▶ What is needed:
Beginning with the line that holds "1. **Orquestrador**: Coordena" in the data below, give again every line through the one that holds "2. **Extratores**: Componentes", exactly as written.
==============================
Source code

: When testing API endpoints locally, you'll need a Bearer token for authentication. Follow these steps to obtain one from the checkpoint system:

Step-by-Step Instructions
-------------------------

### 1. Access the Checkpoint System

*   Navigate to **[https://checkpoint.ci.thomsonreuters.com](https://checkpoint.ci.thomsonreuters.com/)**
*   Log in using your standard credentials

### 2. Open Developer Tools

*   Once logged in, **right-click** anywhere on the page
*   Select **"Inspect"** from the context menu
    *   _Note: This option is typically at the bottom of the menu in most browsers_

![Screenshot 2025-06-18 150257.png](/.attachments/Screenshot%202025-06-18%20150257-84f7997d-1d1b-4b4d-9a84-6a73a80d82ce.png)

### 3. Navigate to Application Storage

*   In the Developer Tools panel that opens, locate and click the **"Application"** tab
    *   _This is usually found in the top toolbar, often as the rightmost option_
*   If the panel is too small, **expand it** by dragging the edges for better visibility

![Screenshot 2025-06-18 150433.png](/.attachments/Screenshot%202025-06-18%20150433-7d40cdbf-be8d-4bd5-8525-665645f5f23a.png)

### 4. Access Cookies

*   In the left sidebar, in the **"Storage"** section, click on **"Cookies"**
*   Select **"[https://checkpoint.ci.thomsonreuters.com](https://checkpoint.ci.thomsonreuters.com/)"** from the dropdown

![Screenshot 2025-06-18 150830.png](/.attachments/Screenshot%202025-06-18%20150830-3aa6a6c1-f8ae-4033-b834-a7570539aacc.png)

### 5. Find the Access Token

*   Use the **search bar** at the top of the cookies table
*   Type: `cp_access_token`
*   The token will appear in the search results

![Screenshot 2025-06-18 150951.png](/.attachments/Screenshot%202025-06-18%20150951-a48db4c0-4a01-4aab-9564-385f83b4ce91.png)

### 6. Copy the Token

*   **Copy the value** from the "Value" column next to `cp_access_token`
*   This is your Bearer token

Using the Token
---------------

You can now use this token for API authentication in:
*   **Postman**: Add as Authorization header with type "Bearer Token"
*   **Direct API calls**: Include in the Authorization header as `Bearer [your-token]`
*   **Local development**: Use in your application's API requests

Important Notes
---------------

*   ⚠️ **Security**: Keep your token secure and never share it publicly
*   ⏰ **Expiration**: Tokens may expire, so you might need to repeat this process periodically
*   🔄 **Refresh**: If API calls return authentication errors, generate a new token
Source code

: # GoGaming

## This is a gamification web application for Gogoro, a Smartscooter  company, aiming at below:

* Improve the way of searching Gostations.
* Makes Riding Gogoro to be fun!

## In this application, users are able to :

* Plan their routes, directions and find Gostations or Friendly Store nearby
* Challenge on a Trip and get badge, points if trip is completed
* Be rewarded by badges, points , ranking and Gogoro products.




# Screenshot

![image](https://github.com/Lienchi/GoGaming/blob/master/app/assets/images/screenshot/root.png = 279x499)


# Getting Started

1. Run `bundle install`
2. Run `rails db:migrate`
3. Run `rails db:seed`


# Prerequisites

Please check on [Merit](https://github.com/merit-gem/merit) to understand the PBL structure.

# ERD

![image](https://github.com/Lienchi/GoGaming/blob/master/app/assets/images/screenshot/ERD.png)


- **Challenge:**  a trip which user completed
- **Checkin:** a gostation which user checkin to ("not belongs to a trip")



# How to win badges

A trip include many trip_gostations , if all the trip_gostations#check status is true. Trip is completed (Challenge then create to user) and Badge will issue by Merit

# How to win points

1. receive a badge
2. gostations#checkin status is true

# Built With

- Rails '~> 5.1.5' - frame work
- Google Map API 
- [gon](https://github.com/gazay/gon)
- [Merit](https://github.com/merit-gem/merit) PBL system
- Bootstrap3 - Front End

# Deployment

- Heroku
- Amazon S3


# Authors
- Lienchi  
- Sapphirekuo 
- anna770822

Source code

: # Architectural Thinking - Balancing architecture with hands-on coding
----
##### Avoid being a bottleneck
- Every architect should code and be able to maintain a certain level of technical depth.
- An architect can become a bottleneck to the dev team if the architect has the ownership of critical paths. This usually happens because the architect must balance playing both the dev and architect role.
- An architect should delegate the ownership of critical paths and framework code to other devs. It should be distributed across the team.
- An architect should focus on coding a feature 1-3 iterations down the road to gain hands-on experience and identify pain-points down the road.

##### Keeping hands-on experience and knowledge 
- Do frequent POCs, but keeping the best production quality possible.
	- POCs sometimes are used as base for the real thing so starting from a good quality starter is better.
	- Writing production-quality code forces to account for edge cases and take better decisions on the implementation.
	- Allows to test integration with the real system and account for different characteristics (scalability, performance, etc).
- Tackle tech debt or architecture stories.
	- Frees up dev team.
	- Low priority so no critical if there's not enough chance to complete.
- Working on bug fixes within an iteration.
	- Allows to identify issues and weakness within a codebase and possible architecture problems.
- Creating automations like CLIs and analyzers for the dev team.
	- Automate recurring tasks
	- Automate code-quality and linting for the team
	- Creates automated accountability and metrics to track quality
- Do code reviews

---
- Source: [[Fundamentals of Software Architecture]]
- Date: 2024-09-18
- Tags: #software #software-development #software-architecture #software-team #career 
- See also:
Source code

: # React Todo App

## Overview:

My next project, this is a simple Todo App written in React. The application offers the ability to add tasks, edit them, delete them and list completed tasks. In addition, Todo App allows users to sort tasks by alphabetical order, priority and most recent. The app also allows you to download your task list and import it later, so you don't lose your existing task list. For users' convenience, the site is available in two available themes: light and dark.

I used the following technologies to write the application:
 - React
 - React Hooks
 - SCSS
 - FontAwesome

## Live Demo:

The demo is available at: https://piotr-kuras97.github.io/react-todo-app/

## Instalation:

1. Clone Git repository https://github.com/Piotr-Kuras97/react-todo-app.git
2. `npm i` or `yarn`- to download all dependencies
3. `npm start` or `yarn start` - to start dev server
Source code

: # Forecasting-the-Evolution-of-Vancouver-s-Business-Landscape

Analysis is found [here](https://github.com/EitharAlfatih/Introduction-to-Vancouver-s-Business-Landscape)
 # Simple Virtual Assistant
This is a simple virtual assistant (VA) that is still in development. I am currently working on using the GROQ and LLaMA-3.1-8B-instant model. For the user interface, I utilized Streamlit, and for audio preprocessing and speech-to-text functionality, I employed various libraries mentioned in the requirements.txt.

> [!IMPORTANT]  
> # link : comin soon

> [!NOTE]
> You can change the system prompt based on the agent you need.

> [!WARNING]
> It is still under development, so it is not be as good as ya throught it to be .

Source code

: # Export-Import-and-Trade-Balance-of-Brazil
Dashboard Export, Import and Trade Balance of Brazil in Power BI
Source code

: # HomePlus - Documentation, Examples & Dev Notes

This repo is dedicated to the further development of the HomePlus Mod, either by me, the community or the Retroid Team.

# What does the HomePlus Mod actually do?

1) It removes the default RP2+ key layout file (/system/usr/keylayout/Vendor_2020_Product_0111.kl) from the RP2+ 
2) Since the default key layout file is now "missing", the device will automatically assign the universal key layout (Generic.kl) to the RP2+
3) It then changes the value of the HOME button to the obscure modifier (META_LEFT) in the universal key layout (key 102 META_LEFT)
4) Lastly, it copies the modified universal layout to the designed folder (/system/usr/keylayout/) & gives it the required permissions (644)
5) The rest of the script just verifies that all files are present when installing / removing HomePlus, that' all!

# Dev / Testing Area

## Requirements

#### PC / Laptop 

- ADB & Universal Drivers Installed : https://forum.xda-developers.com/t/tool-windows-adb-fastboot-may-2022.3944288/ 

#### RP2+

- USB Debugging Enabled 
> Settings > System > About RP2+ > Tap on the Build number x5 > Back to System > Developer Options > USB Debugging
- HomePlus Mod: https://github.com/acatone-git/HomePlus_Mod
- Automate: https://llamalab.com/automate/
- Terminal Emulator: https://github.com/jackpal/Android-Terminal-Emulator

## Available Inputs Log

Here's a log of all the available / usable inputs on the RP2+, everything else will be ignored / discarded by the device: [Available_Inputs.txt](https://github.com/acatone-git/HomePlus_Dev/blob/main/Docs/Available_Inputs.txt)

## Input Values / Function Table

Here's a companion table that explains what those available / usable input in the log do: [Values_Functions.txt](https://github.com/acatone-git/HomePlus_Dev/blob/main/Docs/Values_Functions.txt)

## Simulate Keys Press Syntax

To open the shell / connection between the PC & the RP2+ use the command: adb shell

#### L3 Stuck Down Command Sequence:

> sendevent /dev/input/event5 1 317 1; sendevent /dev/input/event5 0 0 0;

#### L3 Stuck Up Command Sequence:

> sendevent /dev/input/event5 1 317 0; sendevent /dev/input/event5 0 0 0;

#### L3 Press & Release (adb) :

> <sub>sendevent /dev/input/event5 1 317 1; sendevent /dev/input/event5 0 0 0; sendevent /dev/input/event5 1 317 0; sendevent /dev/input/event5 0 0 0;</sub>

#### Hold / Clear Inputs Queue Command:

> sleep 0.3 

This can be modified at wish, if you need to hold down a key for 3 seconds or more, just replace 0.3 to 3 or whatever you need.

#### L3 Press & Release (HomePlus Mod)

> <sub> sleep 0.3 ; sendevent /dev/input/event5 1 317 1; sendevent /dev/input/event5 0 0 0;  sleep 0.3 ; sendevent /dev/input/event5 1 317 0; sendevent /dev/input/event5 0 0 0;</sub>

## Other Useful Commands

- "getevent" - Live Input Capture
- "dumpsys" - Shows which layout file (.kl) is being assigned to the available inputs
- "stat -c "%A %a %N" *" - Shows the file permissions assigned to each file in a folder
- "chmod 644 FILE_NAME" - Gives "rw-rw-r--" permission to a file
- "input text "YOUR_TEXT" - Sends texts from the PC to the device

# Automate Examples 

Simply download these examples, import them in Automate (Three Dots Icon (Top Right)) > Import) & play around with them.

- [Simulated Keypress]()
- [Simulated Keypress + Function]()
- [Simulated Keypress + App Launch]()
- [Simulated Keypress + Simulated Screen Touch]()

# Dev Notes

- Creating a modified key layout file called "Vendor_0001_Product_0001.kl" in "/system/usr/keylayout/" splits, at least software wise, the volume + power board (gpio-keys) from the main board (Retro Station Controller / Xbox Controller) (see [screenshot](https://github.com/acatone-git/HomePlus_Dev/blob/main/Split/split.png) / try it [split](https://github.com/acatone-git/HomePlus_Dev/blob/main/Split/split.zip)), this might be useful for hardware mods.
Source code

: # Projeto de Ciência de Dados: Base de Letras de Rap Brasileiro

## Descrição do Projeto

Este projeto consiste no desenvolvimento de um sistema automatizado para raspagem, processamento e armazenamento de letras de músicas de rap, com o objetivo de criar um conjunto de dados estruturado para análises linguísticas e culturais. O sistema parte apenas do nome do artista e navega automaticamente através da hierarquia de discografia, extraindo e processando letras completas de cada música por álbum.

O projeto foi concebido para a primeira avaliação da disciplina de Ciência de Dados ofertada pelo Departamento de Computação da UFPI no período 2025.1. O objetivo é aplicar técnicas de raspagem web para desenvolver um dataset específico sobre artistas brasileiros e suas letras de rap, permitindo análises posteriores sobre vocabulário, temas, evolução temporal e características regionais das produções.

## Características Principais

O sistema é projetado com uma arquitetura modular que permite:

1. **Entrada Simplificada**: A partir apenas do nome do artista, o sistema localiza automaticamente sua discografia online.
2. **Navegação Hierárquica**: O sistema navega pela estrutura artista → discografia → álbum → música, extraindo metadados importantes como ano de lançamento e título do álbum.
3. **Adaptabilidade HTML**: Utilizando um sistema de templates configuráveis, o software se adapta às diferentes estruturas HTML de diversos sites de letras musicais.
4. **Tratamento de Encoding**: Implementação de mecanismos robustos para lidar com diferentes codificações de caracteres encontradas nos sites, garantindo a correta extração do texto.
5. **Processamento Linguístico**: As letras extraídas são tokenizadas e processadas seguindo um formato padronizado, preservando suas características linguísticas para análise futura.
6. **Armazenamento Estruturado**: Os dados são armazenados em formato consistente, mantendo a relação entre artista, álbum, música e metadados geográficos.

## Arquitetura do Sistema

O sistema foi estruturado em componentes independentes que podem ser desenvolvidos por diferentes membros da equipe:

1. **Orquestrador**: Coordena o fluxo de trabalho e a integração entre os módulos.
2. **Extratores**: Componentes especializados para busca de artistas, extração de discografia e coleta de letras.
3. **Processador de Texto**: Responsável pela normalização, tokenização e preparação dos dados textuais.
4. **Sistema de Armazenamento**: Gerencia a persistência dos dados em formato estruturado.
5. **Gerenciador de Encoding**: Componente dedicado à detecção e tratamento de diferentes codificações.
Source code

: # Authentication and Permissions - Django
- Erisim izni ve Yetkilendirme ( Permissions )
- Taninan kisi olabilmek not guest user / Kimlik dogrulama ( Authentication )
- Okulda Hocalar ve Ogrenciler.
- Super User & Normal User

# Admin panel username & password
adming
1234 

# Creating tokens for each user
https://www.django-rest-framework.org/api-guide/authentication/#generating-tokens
==============================
▶ Response area:
1. **Orquestrador**: Coordena o fluxo de trabalho e a integração entre os módulos.
2. **Extratores**: Componentes especializados para busca de artistas, extração de discografia e coleta de letras.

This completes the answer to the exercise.